Former trucking company owner Michael Chaves was sentenced on Wednesday to 30 months in federal prison after pleading guilty last year to falsifying government records, aggravated identity theft, bank and wire fraud, and tax evasion.
The U.S. District Court for the District of Rhode Island also ordered Chaves, 41, who had owned CAT Inc., an East Providence, Rhode Island, vehicle-transport carrier, to pay restitution to Amazon [NASDAQ: AMZN] for an alleged package return scam that bilked the company out of more than $640,000. The refund scam was discovered during the investigation of his trucking company.

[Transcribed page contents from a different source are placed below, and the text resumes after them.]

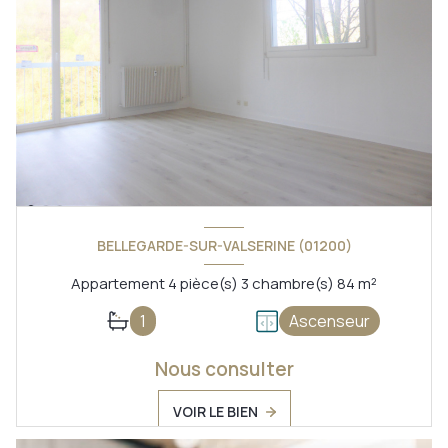
BELLEGARDE-SUR-VALSERINE (01200)
Appartement 4 pièce(s) 3 chambre(s) 84 m²
1
Ascenseur
Nous consulter
VOIR LE BIEN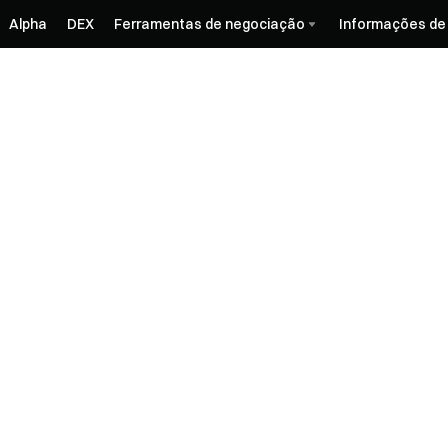
Alpha
DEX
Ferramentas de negociação
Informações de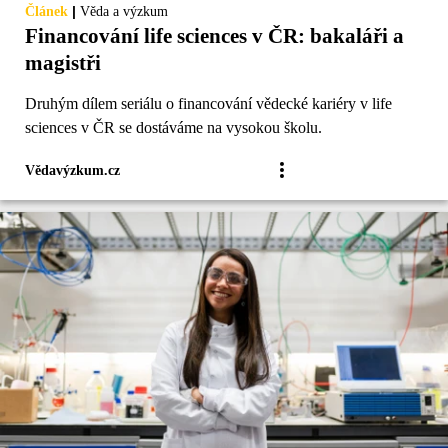
|
Článek
Věda a výzkum
Financování life sciences v ČR: bakaláři a
magistři
Druhým dílem seriálu o financování vědecké kariéry v life
sciences v ČR se dostáváme na vysokou školu.
Vědavýzkum.cz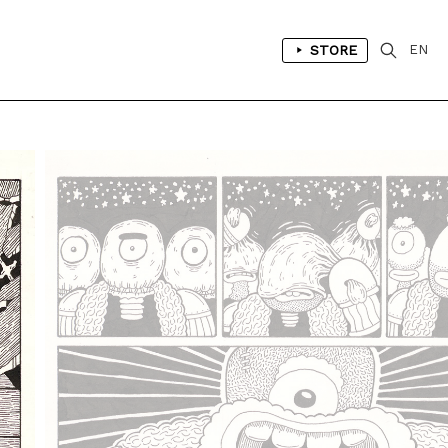
STORE
EN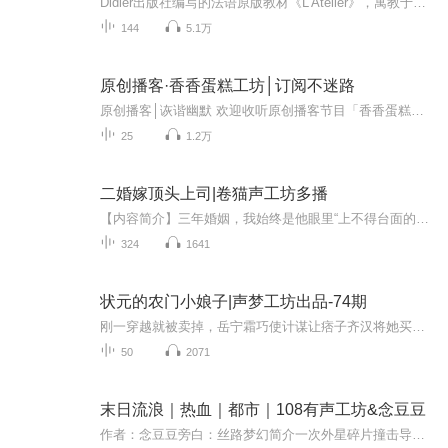
Didier出版社编写的法语原版教材《L'Atelier》，寓教于乐，活动丰富。更多优质法语资料，欢迎订阅关注“遇见法语”。
144
5.1万
原创播客·香香蛋糕工坊│订阅不迷路
原创播客│诙谐幽默 欢迎收听原创播客节目「香香蛋糕工坊」。它风趣幽默，如同茶余饭后的一道甜点，来为你的生活加料。带你品味生活味道，调配人间色彩！
25
1.2万
二婚嫁顶头上司|卷猫声工坊多播
【内容简介】三年婚姻，我始终是他眼里“上不得台面的黄脸婆”，当一纸癌症确诊单被我亲手藏起，却撞见他与闺蜜的缠绵——那一刻，我决定放手。“顾瑾之，我们到此为止。”从此——虐渣男、撕白莲、拿大奖、搞事业，逆袭成了设计圈新贵！前夫跪求复合，而...
324
1641
状元的农门小娘子|声梦工坊出品-74期
刚一穿越就被卖掉，岳宁霜巧使计谋让痞子齐汉将她买下，她成了痞子相公的媳妇儿。从此以后，种田宅斗，调教相公，在线养成甜宠状元，成为状元夫人，这日子，美！
50
2071
末日流浪｜热血｜都市｜108有声工坊&念豆豆
作者：念豆豆旁白：丝路梦幻简介一次外星碎片撞击导致地球病毒肆虐，灾难频发，生态异变，人类生存岌岌可危，慌乱中的诸葛家青云也与家人失散。为了寻找亲人踏上了寻亲之路，一路上危机四起，为生存而战，为亲人而战.....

Chaves used another person’s personal identifying information to continue to illegally operate a fleet of trucks after the Federal Motor Carrier Safety Administration ordered the business shutdown. He had been cited for allowing drivers to operate without a current or properly classified license; failing to maintain certifications that drivers were medically able to drive; failing to implement a driver alcohol or controlled substances testing program; and allowing drivers to exceed the maximum number of hours of driving allowed under the law, according to the indictment.
“Additionally, Chaves fraudulently obtained more than $400,000 from various financial institutions by employing schemes during which he obtained $332,000 in loans and funds from several banks and credit unions by providing fraudulent earning statements, tax returns, motor vehicle purchase contracts and Department of Motor Vehicle documents; caused the fraudulent wire transfer between financial institutions of $72,864.28; and executed a scheme by submitting 15 fraudulent checks he created to an automobile seller’s bank account from which he obtained $64,453,” prosecutors stated.
Chaves also attempted to evade paying income taxes, prosecutors noted, by commingling business and personal expenses; creating fraudulent third-party checks and cashing them using a check casher rather than a bank; and maintaining approximately 15 different bank accounts using at least five different company names.
The Amazon return scam involved ordering products and then replacing the return with lesser-value items than the ones originally ordered.
In some cases, according to court documents, he would replace original items with those of similar weight, including a commercial truck tire. Instead of returning the tire, he sent back two pieces of wood in the Amazon box. Other examples include ordering a vehicle suspension ball joint and returning an oil filter wrench and a stabilizer bar link kit with dog treats.
He also ordered new parts — like ceramic brake pads and a fuel injector — but returned the heavily used parts instead, prosecutors said.